Last summer, after Eric completed his rehabilitation kratoma potential addictive weed Coming from Southeast Asia, which is easily available in convenience stores and tobacconists, doctors recommended medication for anxiety and depression. But Eric, a corporate marketer from a South Jersey suburb, was determined to stay away from the mood-altering prescriptions to which he had been addicted in the past.
In a tobacco store, he saw Neptune’s Fix. One salesman said he could help with his mood and wouldn’t get him hooked.
“Since it was sold in stores, I thought it couldn’t be that bad,” said Eric, who, like Anne, asked to be identified by his middle name to protect his family’s privacy. “You know, kind of an energy drink.”
After returning a drink, he felt better almost immediately: more talkative, happy, and confident.
But soon, Eric said, “I couldn’t stop taking it.”
Within a few weeks, he was downing up to five bottles a day and spending more than $400 a week. Her energy was flagging. Although he was a former college athlete and was still used to working out daily, he now couldn’t even go to the gym.
When he tried to quit cold turkey, the withdrawal caused cold sweats, muscle aches, restlessness, and irritability.
Weeks after he collapsed in the preschool parking lot, doctors at the New Jersey Poison Control Center tested the contents of his bottles of Neptune’s Fix. The results included synthetic cannabinoids and other unlisted ingredients, as well as tianeptine.

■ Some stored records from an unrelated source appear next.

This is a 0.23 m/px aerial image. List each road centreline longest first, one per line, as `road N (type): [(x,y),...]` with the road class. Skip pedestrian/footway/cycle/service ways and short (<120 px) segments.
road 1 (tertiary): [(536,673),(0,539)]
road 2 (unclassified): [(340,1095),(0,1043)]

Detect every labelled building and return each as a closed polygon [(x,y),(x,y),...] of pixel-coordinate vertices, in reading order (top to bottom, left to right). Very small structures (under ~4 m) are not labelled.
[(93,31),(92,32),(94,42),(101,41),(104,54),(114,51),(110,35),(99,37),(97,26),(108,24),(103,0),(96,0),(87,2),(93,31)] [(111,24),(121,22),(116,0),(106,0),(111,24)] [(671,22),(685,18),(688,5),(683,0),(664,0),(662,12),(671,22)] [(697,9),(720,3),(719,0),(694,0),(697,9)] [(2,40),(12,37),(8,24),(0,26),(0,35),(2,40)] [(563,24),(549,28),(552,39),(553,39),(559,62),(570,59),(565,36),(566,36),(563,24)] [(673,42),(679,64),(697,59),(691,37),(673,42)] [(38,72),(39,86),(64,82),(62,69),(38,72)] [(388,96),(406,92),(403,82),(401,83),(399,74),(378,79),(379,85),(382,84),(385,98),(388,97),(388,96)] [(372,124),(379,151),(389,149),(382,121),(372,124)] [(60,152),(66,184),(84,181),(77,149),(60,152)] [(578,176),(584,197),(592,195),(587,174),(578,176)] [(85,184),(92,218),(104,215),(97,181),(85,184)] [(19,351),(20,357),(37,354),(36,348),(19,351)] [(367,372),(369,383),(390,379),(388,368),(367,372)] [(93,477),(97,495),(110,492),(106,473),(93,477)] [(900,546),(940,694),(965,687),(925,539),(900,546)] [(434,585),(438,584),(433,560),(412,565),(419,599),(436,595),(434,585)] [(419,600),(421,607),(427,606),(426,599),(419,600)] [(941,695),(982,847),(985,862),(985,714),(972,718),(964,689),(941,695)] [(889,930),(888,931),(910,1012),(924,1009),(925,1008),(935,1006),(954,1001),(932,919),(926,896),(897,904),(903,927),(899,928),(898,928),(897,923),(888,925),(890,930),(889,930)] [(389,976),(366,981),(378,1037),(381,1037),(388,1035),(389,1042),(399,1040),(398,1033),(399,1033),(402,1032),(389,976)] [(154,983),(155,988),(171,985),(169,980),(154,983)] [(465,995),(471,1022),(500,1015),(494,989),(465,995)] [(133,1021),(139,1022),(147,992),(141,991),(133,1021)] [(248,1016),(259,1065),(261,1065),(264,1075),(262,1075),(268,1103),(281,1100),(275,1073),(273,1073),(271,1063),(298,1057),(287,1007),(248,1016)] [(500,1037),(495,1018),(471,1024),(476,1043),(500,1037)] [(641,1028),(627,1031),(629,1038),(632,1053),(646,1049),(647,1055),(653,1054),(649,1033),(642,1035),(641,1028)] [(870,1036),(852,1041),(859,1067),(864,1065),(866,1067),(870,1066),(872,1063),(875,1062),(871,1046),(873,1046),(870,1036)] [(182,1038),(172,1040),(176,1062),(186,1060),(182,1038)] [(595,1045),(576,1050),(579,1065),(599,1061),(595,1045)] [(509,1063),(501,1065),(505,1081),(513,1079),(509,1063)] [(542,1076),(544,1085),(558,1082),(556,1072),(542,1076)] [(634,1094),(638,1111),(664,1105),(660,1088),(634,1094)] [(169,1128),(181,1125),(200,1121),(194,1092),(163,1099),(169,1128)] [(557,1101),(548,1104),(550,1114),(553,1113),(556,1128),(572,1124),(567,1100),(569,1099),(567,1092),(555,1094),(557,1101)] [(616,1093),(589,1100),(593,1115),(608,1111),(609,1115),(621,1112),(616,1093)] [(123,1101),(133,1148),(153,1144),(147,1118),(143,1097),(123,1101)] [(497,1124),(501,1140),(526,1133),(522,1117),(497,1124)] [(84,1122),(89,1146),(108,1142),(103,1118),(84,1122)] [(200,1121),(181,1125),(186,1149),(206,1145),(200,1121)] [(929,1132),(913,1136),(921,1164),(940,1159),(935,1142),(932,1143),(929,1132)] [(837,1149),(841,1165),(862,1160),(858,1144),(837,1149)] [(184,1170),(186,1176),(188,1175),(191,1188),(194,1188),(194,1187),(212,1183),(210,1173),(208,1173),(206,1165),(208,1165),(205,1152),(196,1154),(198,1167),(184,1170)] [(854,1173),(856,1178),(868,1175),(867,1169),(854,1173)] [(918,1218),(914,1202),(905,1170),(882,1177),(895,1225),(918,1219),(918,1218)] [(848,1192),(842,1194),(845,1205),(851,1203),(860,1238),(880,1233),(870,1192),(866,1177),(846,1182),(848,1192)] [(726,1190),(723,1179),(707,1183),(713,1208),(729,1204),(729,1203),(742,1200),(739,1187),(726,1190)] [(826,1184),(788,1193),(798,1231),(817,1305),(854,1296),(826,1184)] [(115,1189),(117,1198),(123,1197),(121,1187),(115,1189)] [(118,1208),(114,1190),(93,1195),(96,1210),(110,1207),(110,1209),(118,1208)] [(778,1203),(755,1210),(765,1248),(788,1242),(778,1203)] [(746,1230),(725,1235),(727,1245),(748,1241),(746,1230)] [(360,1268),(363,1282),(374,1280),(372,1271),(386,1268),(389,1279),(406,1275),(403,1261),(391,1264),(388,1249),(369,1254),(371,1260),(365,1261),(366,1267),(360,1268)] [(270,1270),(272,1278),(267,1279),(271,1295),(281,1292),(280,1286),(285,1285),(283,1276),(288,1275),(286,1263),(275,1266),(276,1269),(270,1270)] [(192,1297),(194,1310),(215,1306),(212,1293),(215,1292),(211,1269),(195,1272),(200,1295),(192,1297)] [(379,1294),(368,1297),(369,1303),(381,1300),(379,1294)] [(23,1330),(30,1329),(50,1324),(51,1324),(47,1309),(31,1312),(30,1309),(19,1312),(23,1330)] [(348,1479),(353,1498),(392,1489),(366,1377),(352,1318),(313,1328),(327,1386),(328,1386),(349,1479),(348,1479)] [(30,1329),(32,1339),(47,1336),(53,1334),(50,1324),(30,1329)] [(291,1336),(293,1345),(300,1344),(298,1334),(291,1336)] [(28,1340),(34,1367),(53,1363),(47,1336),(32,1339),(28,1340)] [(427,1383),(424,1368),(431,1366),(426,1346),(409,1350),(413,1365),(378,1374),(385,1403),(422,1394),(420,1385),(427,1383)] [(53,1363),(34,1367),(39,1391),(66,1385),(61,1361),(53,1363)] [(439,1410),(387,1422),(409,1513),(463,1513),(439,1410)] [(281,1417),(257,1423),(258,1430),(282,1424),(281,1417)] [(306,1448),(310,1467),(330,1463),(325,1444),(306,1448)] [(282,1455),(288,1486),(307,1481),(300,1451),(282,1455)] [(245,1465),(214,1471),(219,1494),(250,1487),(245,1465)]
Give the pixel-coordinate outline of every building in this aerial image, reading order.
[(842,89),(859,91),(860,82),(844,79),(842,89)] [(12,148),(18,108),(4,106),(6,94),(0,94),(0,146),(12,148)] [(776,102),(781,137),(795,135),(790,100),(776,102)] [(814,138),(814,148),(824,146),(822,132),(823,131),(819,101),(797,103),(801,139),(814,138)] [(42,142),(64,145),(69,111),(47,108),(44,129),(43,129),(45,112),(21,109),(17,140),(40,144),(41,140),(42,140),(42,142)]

But the application requires huge resources, partly because it can be difficult to locate manufacturers and suppliers. A New York Times inquiry to the creators of Neptune’s Fix sent through their website received no response. The Sheridan, Wyo., location listed on the company’s bottles is the address of a registration agent for numerous companies.
Regulatory experts I disagree on how the FDA should effectively address with tianeptine and other supplements. Some say the agency should establish a strict registry of approved supplements.
In interviews, some poison center directors did not support an outright ban on tianeptine, saying it could lead to dangerous illegal trafficking. Educating emergency services and consumers about the risks inherent in such products would be a more effective course, they said.
They added that removing tianeptine from store shelves would not only be a daunting task but also of limited usefulness because customers could simply buy it from the most convenient store of all: the Internet.
While Eric was recovering from tianeptine poisoning, Anne broke into the local tobacco shop where he had purchased it.
“My husband is in the hospital for this product and they are still going to keep it on the shelves?” she screamed.
“Yes,” he said, the owner responded, “because people want it and we need to make money.”